Saturday, August 14, 2010

Mesquite Bean Jelly

The recipe:

a big handful of yellow (ripe) mesquite beans
4 cups of sugar
4 cups of bean juice
1 package of Sure Jell (may need extra depending on how thick you want the jelly to be)

The process:

Pick beans off tree that are ripe (they rattle when ripe) but be sure to check for holes. You don't want those beans. If you choose them you will end up with no telling what kind of bugs all in your house! Wash the beans, cut them into smaller pieces (2 to 3 inches), and put them in a pot covered with 7 cups of water.

Mesquite Beans

Boil for twenty minutes. Let beans cool and strain the liquid through a cheese cloth or if you don't have one a coffee filter will work. Discard the beans. The liquid should be the color of green tea and have a good clean slightly sweet earthy smell. The picture below is scratch 'n sniff, so you can know what it should smell like. ;)

Mesquite Bean Juice

Put 4 cups of the juice in a clean pot, add 1 package of Sure Jell and bring to a boil. Boil for one minute. Be sure to watch that it doesn't boil over! Add 4 cups of sugar (if you want to use half or none be sure to pick the correct Sure-Jell product), bring to a boil, and boil for another minute. One way to check if the jelly is ready is to use a metal tablespoon that has been sitting in a glass of ice water.
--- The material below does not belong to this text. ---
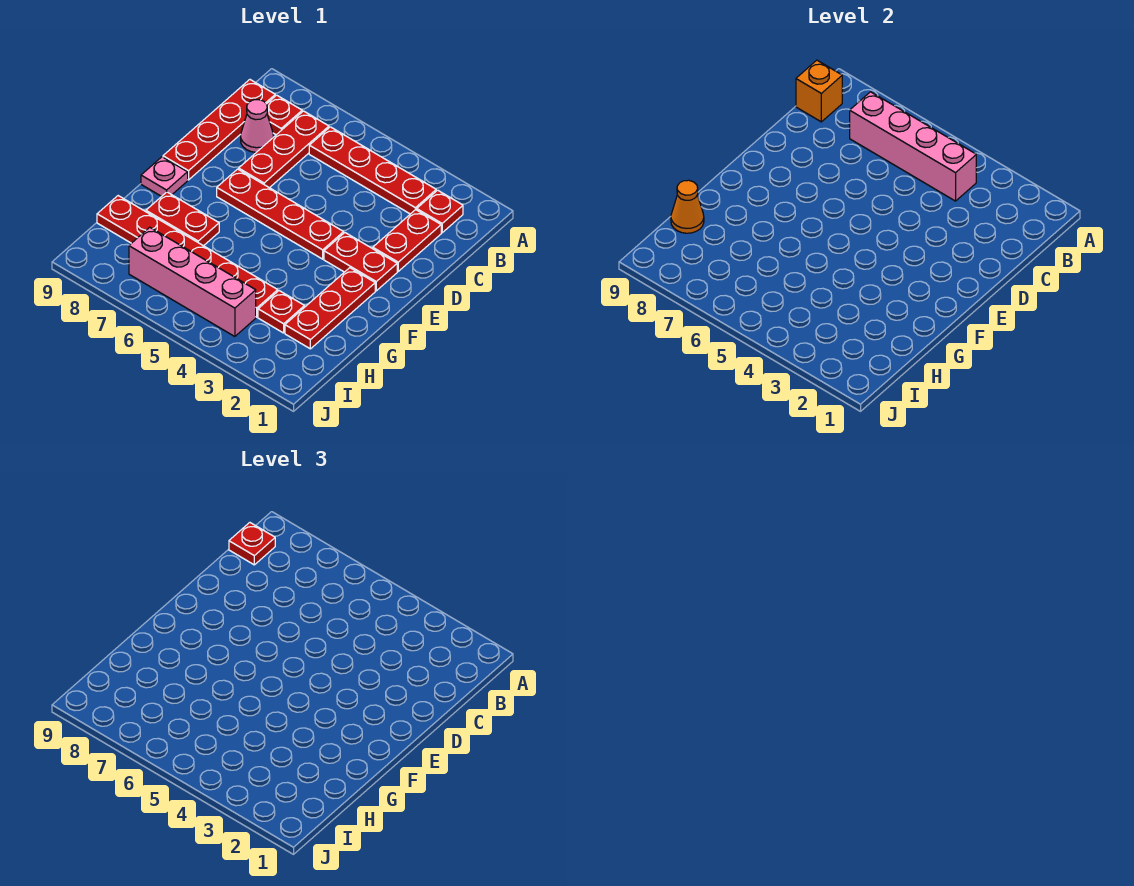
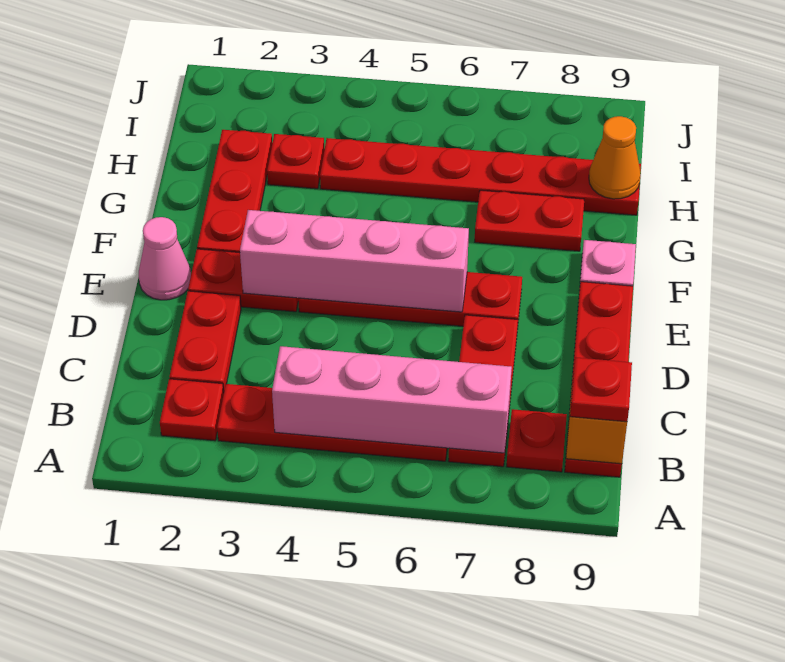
pink 1x1 cone [241,100,273,152] -> pink 1x1 cone moved to [139,217,191,300]
pink 1x4 brick [129,227,256,337] -> pink 1x4 brick moved to [240,210,469,312]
Take a half spoonful of the mix and let it cool to room temperature on the spoon. If it thickens up to the consistency you want, then you know it is ready. Otherwise, add a small amount of extra Sure Jell and boil for another minute.

Pour into clean canning jars and seal while it is hot. Refrigerate for 24 hours to let it gel and use within 6 to 8 months.

Mesquite Bean Jelly

The results:

Mesquite Bean jelly on toast

Yummy! It is tangy and sweet and not like any other jelly I have ever had. I made it with only one packet of Sure Jell and it was a little runny compared to commercial jellies. It wasn't anything that was unacceptable though.

This was the first time I have ever made jelly and the first time I have tasted mesquite bean jelly. Have you ever had mesquite bean jelly or made it yourself. Is there anything you can suggest to make it better?


  1. I made prickly pear jelly one year. It was good and a beautiful color but a lot of work. You have to singe the prickly pears to get the needles off then boil, etc. Alan's step mother used to make mesquite bean all the time. But hers was always light pink! Don't know what she did to it. Hope you had fun!

  2. Who are you and where do you come from to know about all this weird stuff...Mesquite Bean Jelly??? OK, you must be the Red-Neck Martha Stewart!! LOL

  3. LOL, no just from Texas! My next project with those beans is to try make flour from them. I will have to wait until next year though. :)

    1. Thumbs up. Waste not Want not.

  4. I don't use lemon. I like to add just a dab of natural red coloring to make it more of a pink color and use 3 c of juice to I pkg surgel but I'm sure it's all just a matter if preference. I've been making this for 20+ years

  5. My granny made this ALL THE TIME. She added red plumb juice for a dab of color but not enough to taste. She followed the directions for sure jell for apple jelly. No other brand was acceptable... has to be sure jell.

  6. I make mesquite wine and am going to try your recipe as I have tons of mesquites on my acreage, and no thorns on them like pricklypear! When making wine you need to add a healthy amount of acid blend as the "tea" has none. Might try it with the jelly as it balances the taste, ie not only sweet flavor, also a little tang.